An interview at Philosophy Bites:
Testimonial injustice occurs when others fail to treat you seriously as a source of knowledge. In this interview Miranda Fricker, author of a recent book on the topic, explains this concept which lies at the intersection between epistemology and political philosophy.
This interview is from 2007, but I just found out about it via Feminist Philosophers. And here’s a review of her book, Epistemic Injustice:
Epistemology and Ethics have traditionally been kept apart. This book brings them together. Miranda Fricker focuses on two kinds of epistemic injustice: the injustice that occurs when someone is not treated seriously as a possible source of knowledge (testimonial injustice) and the injustice that occurs when a society lacks a conceptual framework for understanding the experiences of someone who has been treated badly (hermeneutic injustice). An example of the first kind is when someone stopped by the police is not believed because he is black; an example of the second type is when someone is a victim of sexual harrassment in a society that still lacks that concept. Both are kinds of epistemic injustice in Fricker’s terms. That is they are harms that an individual suffers that relate to that individual’s potential to give knowledge and to be a subject of social understanding.

____

Problem 1
In the passage on epistemic injustice, what is hermeneutic injustice defined as?
Problem 2
Extend the passage on epistemic injustice with a few sentences that follow on from its final sentence.

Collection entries

____

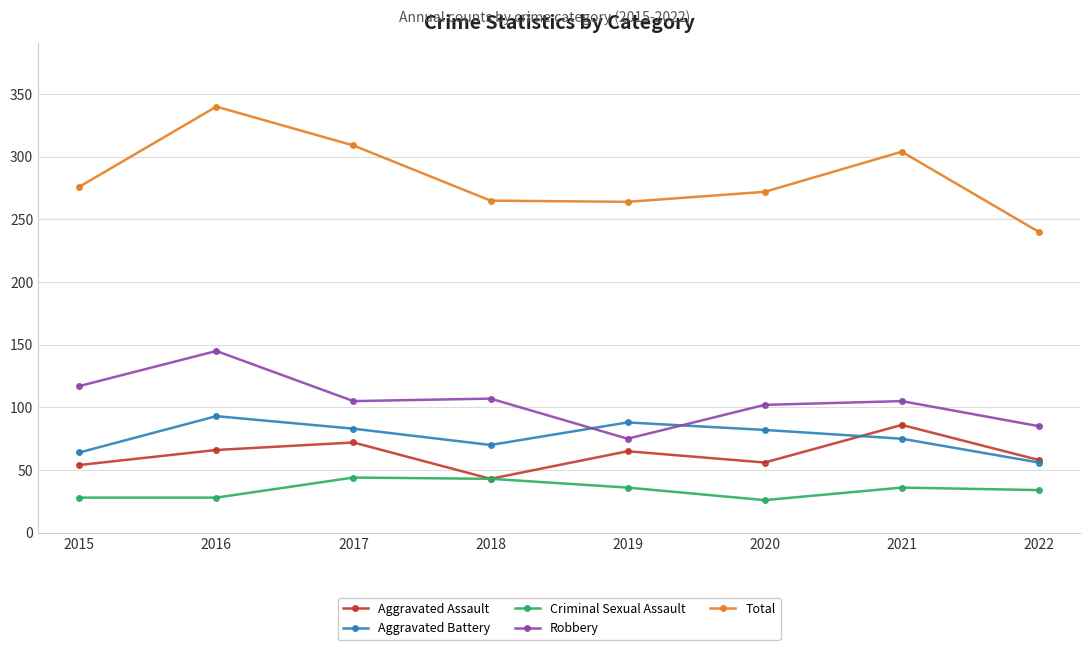

List the series in order of their peak value, highest first.

Total, Robbery, Aggravated Battery, Aggravated Assault, Criminal Sexual Assault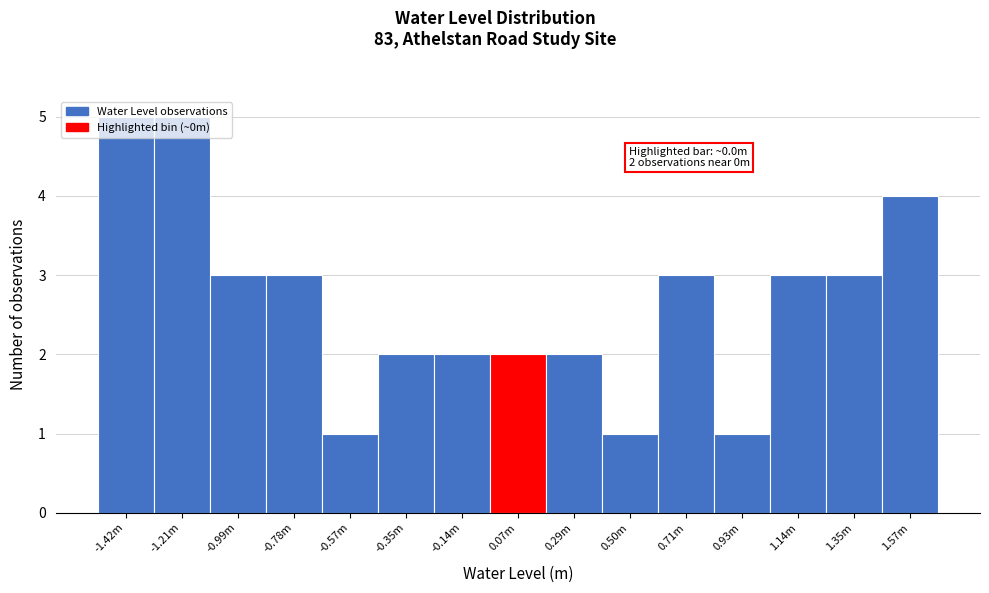

What is the greatest value displayed?

5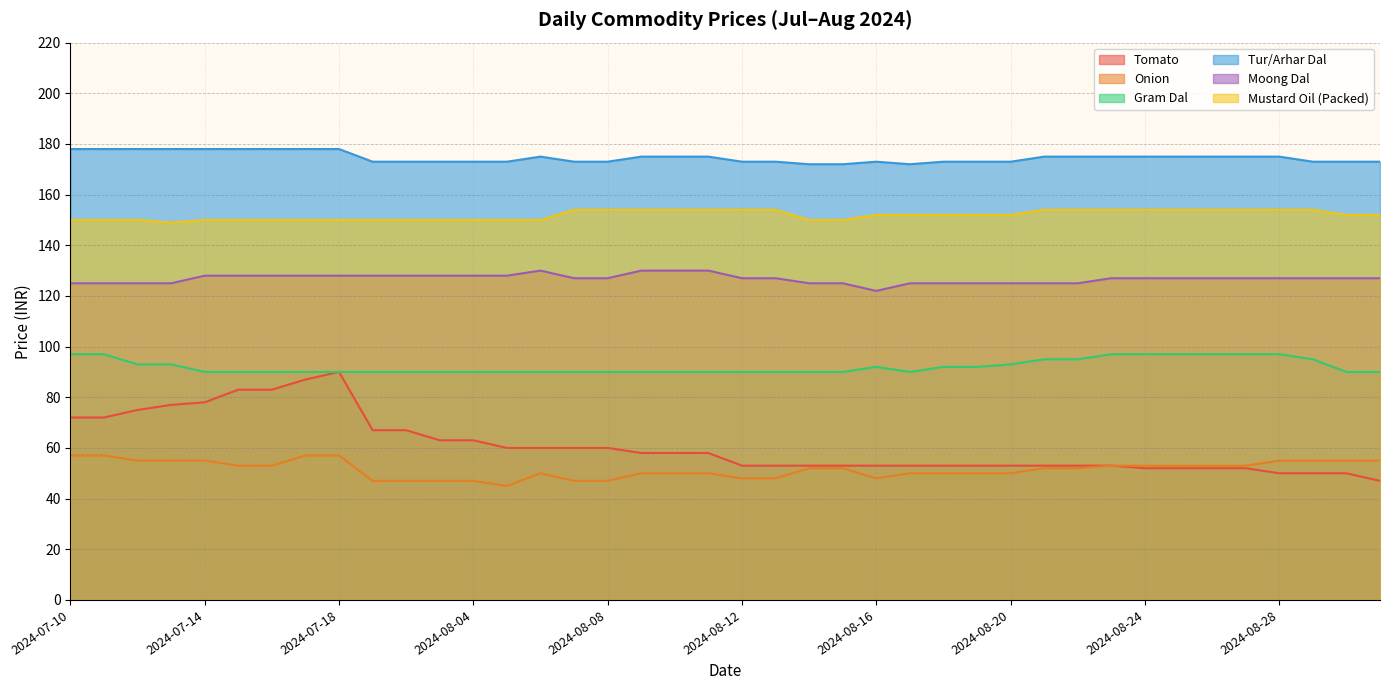

What is the spread (max minus min) of values at 2024-08-15?

120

____

Task output 1
The injustice that occurs when a society lacks a conceptual framework for understanding the experiences of someone who has been treated badly.

Task output 2
I’ve actually listened to this particular episode of David Edmonds and Nigel Wharburton’s “Philosophy Bites” and I must say Miranda Fricker does a poor job at convincing me that there is such a thing as “epistemic injustice;” especially if we are to understand “injustice” to mean something similar to a moral wrong. Let’s consider one of the two aspects of “epistemic injustice” that she points out.
“[T]he injustice that occurs when someone is not treated seriously as a possible source of knowledge (testimonial injustice)… .”
This seems to presuppose that every individual is epistemically reliable in all matters. We of course know this is not the case. So, should we not first determine whether someone is a reliable source of knowledge before they are treated as such?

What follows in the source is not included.